Resident formation water vaporization in the near well zone may pose challenges for carbon dioxide (CO2) storage operations. If dry CO2 is injected into a reservoir, the brine in the very near well zone will evaporate into the CO2 stream, leaving behind precipitated salts. This paper introduces a simple thermodynamic scale prediction approach to quickly identify salts that could precipitate at an injection site and subsequently lead to loss of injectivity and escalate the cost of capture operations. With this method, operators can forecast likely flow assurance related injectivity issues prior to injection of CO2 and plan their injection schemes and mitigation strategies, if necessary.
To conduct this study, formation water compositions were obtained from the literature for various formations worldwide, and compiled into a spreadsheet. The work of Talman et al. (2019) was used as a baseline for precipitation calculations as it clearly identified salt precipitation at an active CO2 injection site – the Aquistore project in Saskatchewan, Canada – which has salinity greater than 300,000 mg/L. The analysis of the compiled data was divided into two parts.
- Part 1 focused on demonstration, previous and operational carbon sequestration projects worldwide.
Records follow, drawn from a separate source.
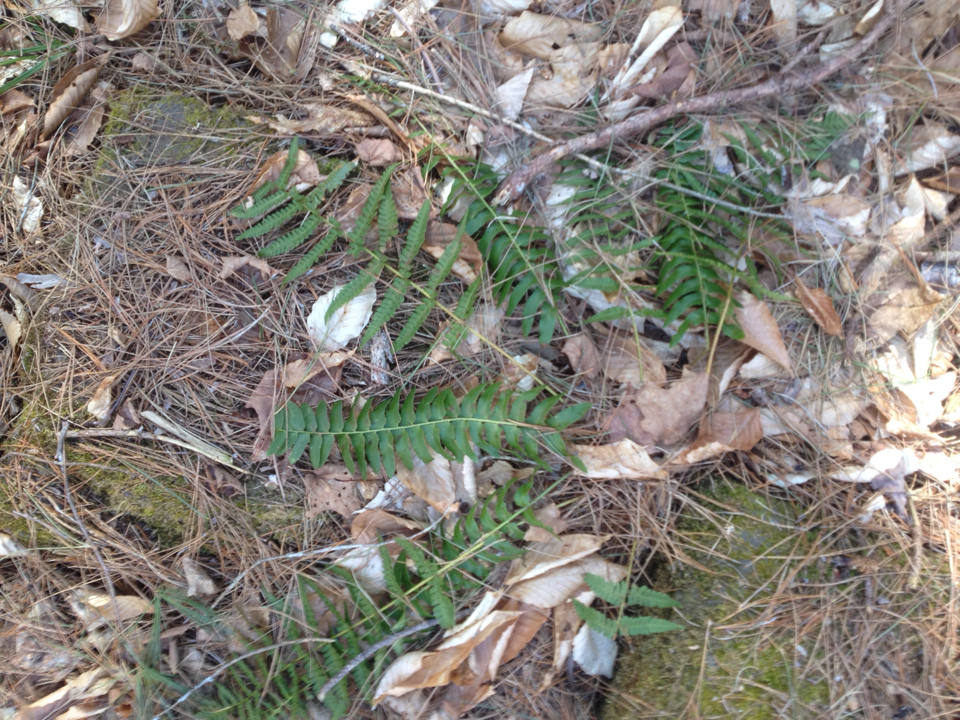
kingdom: Plantae
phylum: Tracheophyta
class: Polypodiopsida
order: Polypodiales
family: Dryopteridaceae
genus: Polystichum
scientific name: Polystichum acrostichoides
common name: Christmas fern
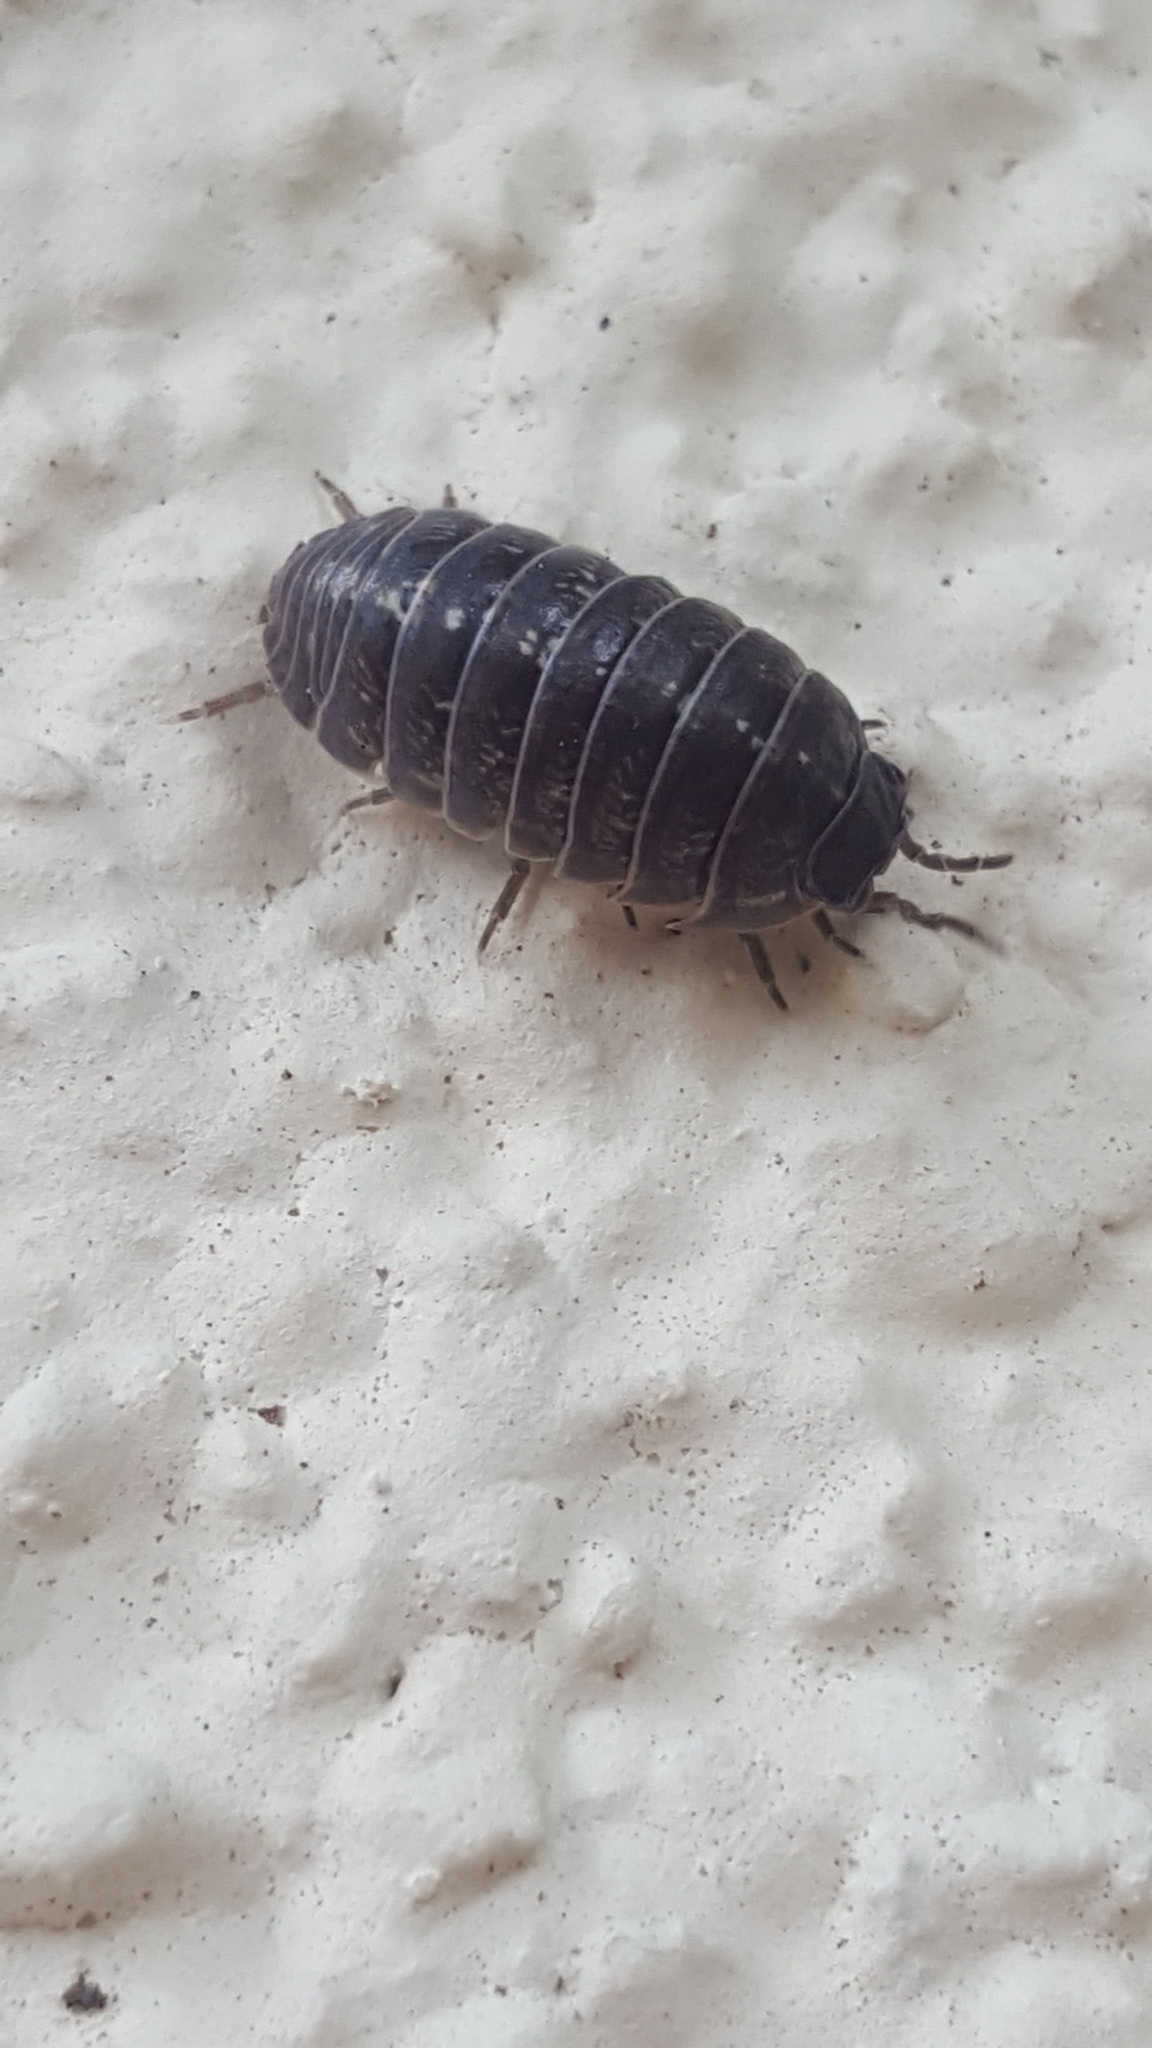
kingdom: Animalia
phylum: Arthropoda
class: Malacostraca
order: Isopoda
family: Armadillidiidae
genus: Armadillidium
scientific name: Armadillidium vulgare
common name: Common pill woodlouse
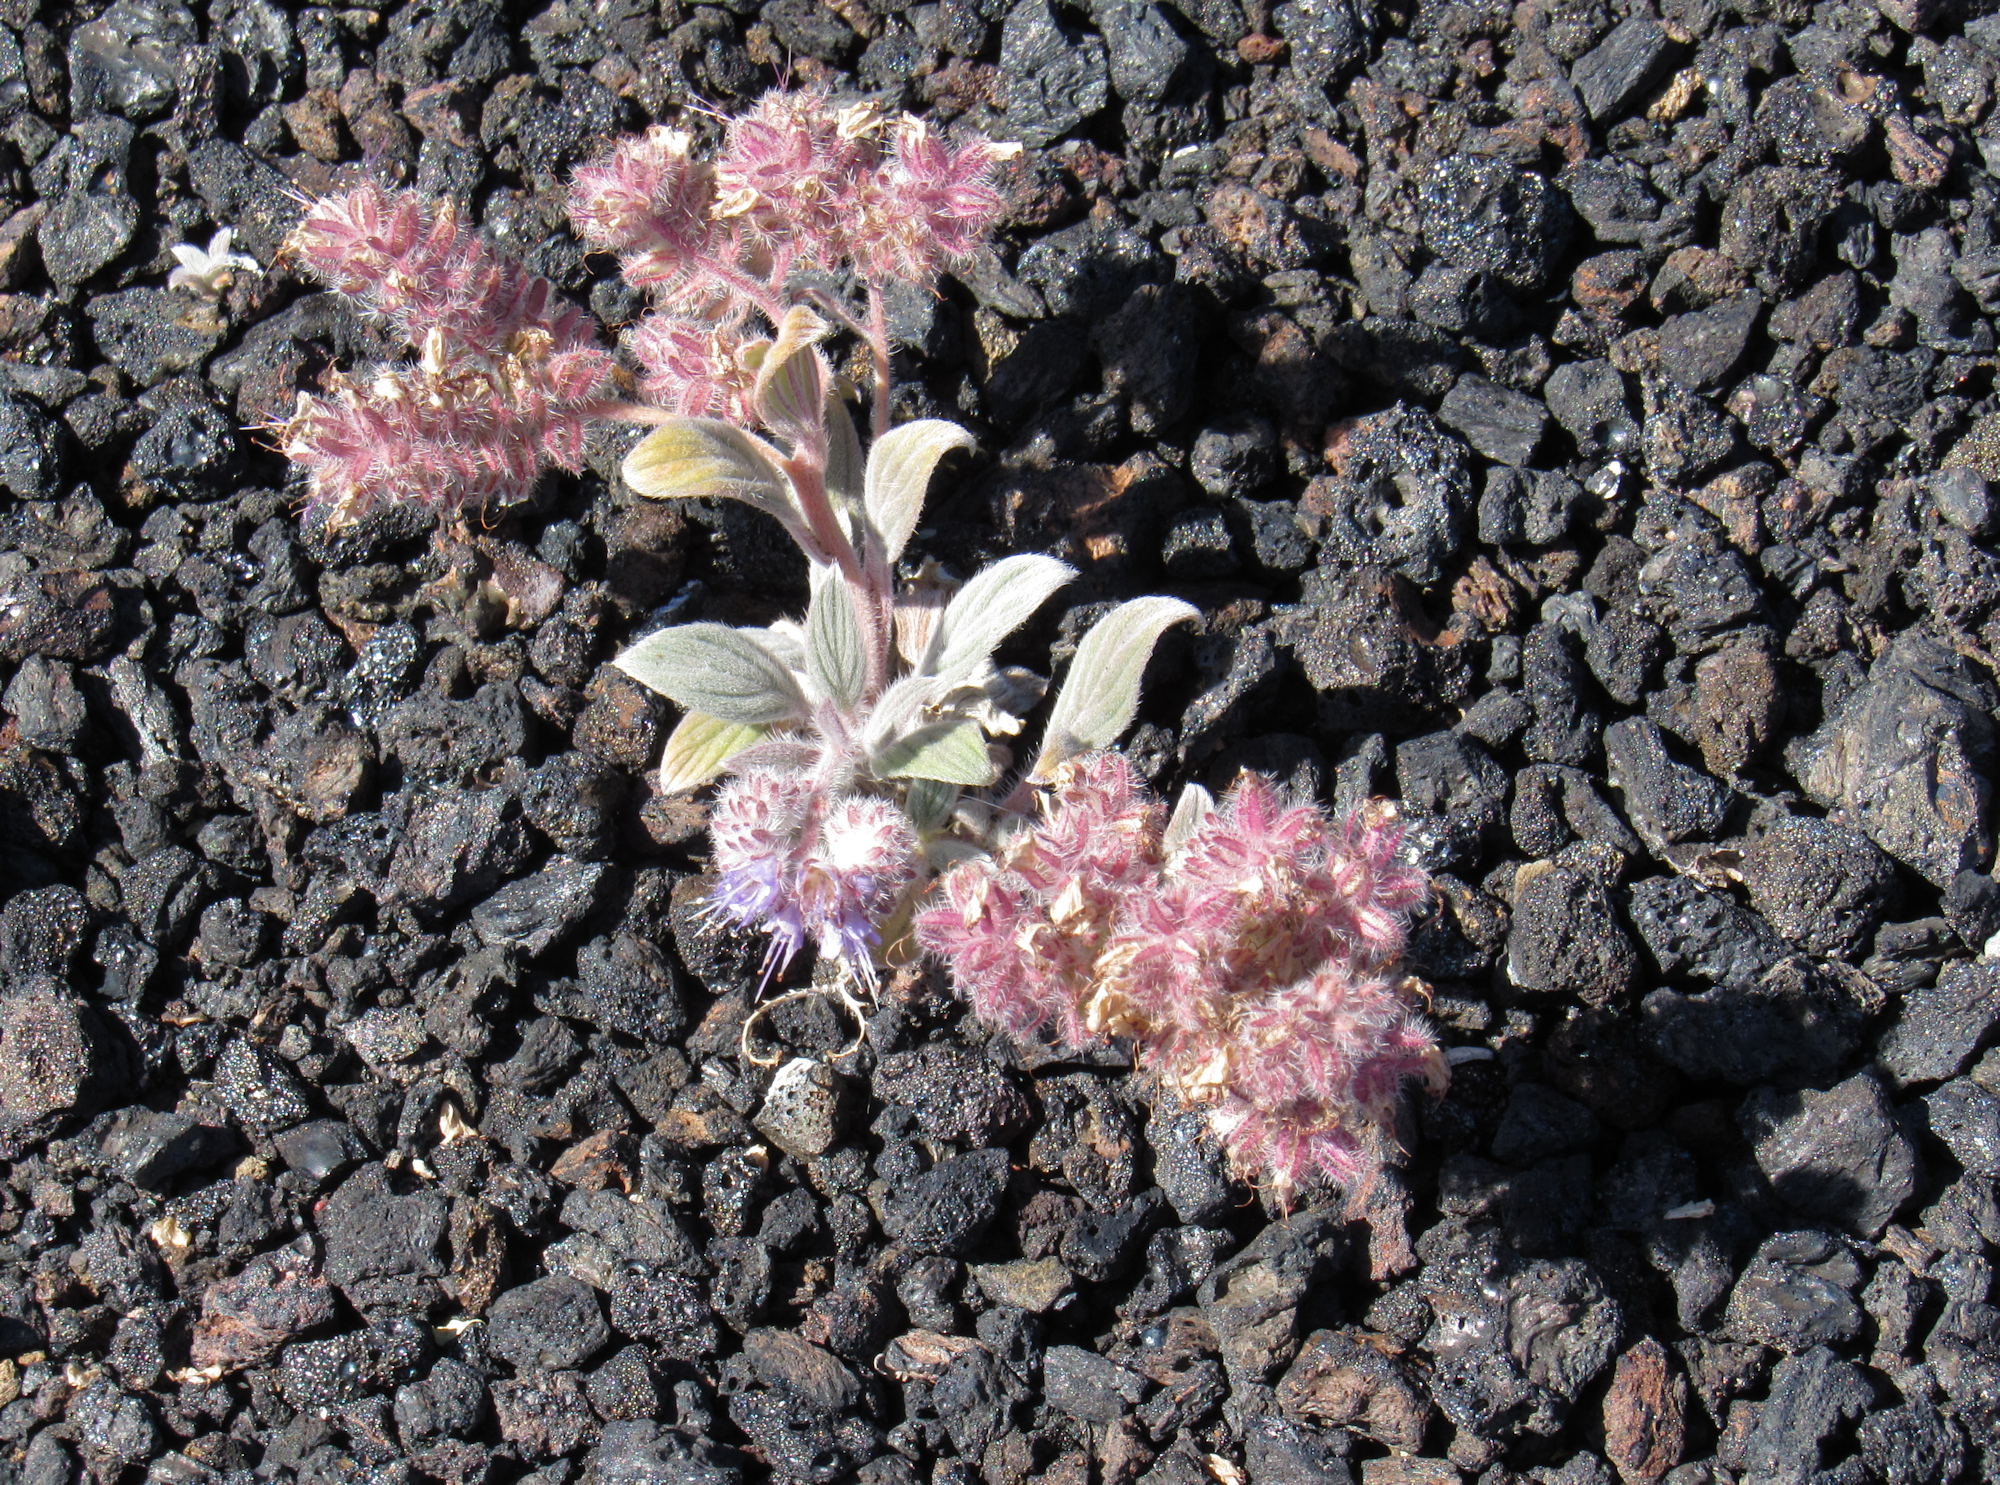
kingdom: Plantae
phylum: Tracheophyta
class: Magnoliopsida
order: Boraginales
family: Hydrophyllaceae
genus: Phacelia
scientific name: Phacelia hastata
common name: Silver-leaved phacelia
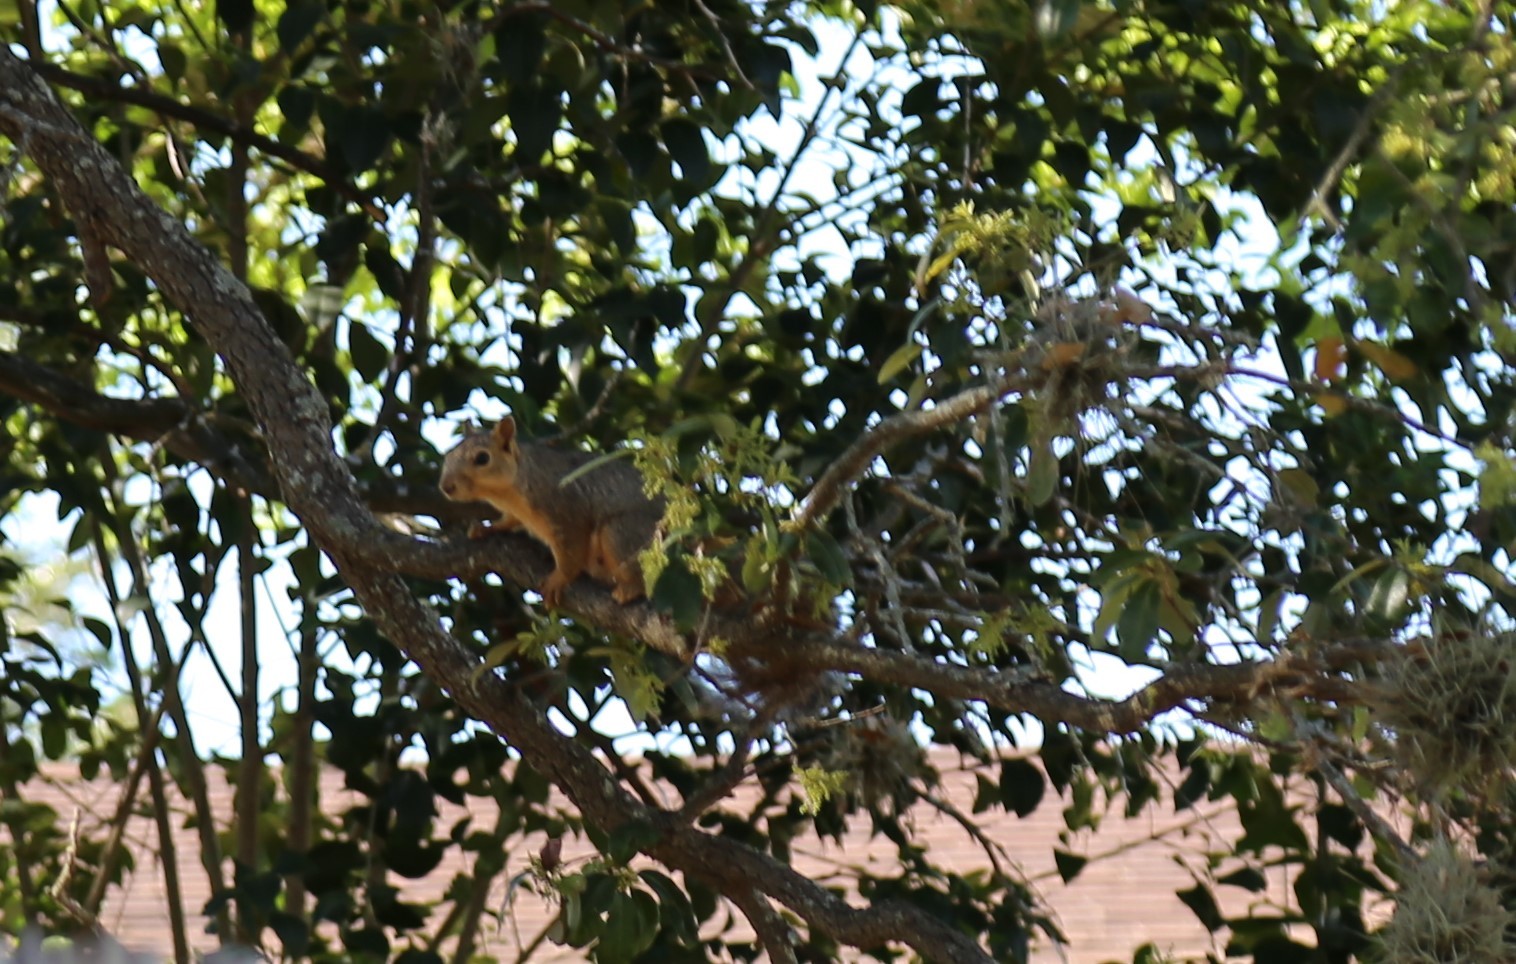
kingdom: Animalia
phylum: Chordata
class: Mammalia
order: Rodentia
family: Sciuridae
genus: Sciurus
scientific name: Sciurus niger
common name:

- Part 2 focused on fields in the UK Southern North Sea. The existence of gas fields in the UK Southern North Sea near major regions of CO2 emission and the presence of this mature gas province with many fields close to cessation of production makes it a desirable candidate for CO2 storage. With some fields in this region suspected to be connected and communicating, attempt was made to infer possible connectivity/compartmentalization between fields by evaluating the available salinity of formation waters compiled from literature and annotating on the North Sea Transition Authority Offshore interactive map for further studies.